Development of a multianalyte electrochemical sensor for depression biomarkers based on a waste of the steel industry for a sustainable and one-step electrode modification

Abstract

This study aimed to reuse waste from the steel industry as a sustainable electrode modifier material in a simple and one-step modification approach for the electrochemical monitoring of the neurotransmitters dopamine (DA), serotonin (5-HT), and tryptophan (TRP), biomarkers related to depression diagnostics. Iron oxides constitute the mill scale (MS), composed of wüstite (FeO), magnetite (Fe3O4), and hematite (Fe2O3). This material was generated from the hot rolling process, and later it was ball milled using a high-energy shaker mill. X-ray powder diffraction (XRPD) was used to investigate the structural and microstructural evolution of the MS with milling time. Effects of mechanical force on solids include a reduction in the crystalline size by controlling the milling time, with consequently peculiar properties and chemical reactivity. The magnetic measurements show superparamagnetic characteristics in the samples, governed mainly by small crystallites of iron oxides. Two samples (milled for 2 and 30 min) were applied in the construction of new sensors. The MS carbon paste electrode (MS/CPE) with 30 min-sample allowed more defined oxidation peaks through a simple and one-step electrode modification step. Selectivity for the detection of the multianalytes was achieved after the modification of the carbonaceous substrate with the mixture of metal oxides with magnetic properties; overlapping peaks were observed for DA and 5-HT using the unmodified electrode.
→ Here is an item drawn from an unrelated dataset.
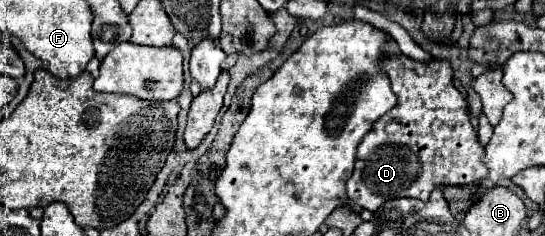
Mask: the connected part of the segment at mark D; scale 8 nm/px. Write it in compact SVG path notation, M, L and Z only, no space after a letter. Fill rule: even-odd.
M390 53L386 55L382 67L390 75L392 91L396 93L398 103L374 123L372 131L358 145L356 167L346 183L348 197L356 201L362 209L376 211L382 203L390 199L414 197L426 201L436 187L478 183L482 175L486 175L486 167L482 167L480 163L484 147L480 145L478 131L472 127L470 117L466 113L466 101L452 83L450 63L438 59L432 59L430 63L420 63L406 55Z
Under optimum conditions of square wave voltammetry, a linear relationship was observed between the peak current intensities and the concentrations of the analytes. Linear responses were obtained for DA, 5-HT, and TRP in the 0.49–21, 0.49–13.6, and 2.9–25 µmol L−1 concentration ranges, with detection limits of 0.21, 0.13, and 2.18 µmol L−1, respectively. The reuse of waste as a sustainable electrode modifier material for clinical and biomedical applications, with improved selectivity and sensibility, is hereby present.